Every company desires to improve efficiency and profit. It therefore remains a puzzle that many companies measure the costs, impacts and causes of absenteeism, but choose to ignore the far greater impacts and costs of presenteeism. Presenteeism is defined, in simple terms, as employees who are at work in “body” but not in “mind”.
Reticence to measure presenteeism could be put down to the complexity of the capture and analysis of this metric. However, just because it is difficult to measure, doesn’t negate the fact that it exists. The productivity losses derived from presenteeism can add up to a 25 per cent reduction in productive time available and amount to three times the costs of absenteeism.
A case study in 2015, undertaken with a utility company (500 site employees), revealed that 26.94 per cent of productive time was being lost; however, 89 per cent of that lost time was due to presenteeism and only 11 per cent was due to absenteeism. This resulted in a combined deficit impact of £3.88 million per annum.
If any other part of a business’s performance was haemorrhaging money at this level, there is no doubt there would be a significant push to reduce or eliminate this black hole.
Businesses also need to consider the changing demographic climate and human factors in today’s workforce.
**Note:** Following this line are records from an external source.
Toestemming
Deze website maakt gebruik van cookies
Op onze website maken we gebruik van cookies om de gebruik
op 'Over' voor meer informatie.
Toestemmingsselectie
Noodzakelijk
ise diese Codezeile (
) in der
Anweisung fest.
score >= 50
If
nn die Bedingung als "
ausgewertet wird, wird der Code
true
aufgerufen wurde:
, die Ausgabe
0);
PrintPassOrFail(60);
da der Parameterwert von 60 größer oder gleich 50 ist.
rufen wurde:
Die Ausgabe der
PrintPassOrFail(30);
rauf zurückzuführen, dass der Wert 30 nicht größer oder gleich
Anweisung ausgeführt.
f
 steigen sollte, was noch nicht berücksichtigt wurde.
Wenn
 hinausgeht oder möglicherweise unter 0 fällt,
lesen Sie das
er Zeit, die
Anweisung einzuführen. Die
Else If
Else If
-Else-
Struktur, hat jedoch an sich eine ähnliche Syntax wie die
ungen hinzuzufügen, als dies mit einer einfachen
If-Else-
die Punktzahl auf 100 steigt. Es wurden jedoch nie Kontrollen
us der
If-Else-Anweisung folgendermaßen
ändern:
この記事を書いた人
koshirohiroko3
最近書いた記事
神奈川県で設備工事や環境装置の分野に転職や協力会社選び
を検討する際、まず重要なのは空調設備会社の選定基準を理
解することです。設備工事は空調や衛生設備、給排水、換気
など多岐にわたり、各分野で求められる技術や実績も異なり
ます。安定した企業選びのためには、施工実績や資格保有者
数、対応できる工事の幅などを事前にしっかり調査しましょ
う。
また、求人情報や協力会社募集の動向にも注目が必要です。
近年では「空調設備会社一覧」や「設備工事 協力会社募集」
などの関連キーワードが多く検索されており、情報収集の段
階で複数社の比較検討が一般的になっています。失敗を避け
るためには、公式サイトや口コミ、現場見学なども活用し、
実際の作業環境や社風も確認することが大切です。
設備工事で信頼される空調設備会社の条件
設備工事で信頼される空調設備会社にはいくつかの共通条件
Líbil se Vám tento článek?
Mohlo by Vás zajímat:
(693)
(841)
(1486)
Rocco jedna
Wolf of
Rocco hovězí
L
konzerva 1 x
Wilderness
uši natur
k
First is the ageing population: 10 million people in the UK are more than 65 years old. The latest projections are for 5.5 million more elderly people in 20 years’ time and the number will have nearly doubled to around 19 million by 2050.
Second, the customary retirement age has been phased out; retirement age is now when an employee chooses to retire. Furthermore, from December 2018, the state pension age will start to rise for men and women to reach 66 by October 2020, with additional increases planned to raise the state pension age from 66 to 67 between 2026 and 2028.
Third, healthy life expectancy has not increased as quickly as life expectancy, which is resulting in an ageing workforce and general population requiring proportionally greater demands for healthcare and social services, which are struggling to keep pace.
By default, this means that companies will need to pick up the provision deficit either directly or indirectly by carrying the cost of poor health and wellbeing in their workforce.
While businesses may be hesitant to expand health and wellbeing interventions because of concerns over costs, when they link chronic conditions to lost time and its productivity consequences, they may consider rethinking their health and wellbeing management strategies.
Most health and wellbeing programmes are implemented with a scattergun approach, providing employees with a little bit of every¬thing (or a lot of everything dependent on the budget) from fruit bowls and subsidised gym memberships to in-house activities. But do they inspire behavioural change, will they invoke long-term benefits, do they engage only the already healthy and, principally, do they meet the actual needs of employees and can their impacts be measured?
As noted, the complexities of carrying out root cause analysis for health and wellbeing often deter companies from undertaking the analysis; understanding the business’s employee topography can come only from engaging with a large number of the workforce – which requires resources, time and sensitivity.
For businesses to understand their health and wellbeing priorities, it is essential to establish the following:
- health and wellbeing conditions and their prevalence within teams;
- impact factors affecting teams;
- key priorities and identification of critical elements to countenance;
- impact on lost time of presenteeism due to health and wellbeing conditions;
- cost to the business of presenteeism and absenteeism due to health and wellbeing conditions;
- correlation against human resources data for absenteeism;
- the business’s performance against national and international databases.
Once the above have been established, the business will have a secure, functional and meaningful foundation upon which to build a “being well” programme.
Consequently, this will more likely lead to greater optimisation and engagement, with long-term and short-term dividends in terms of behavioural change, value on investment and return on investment.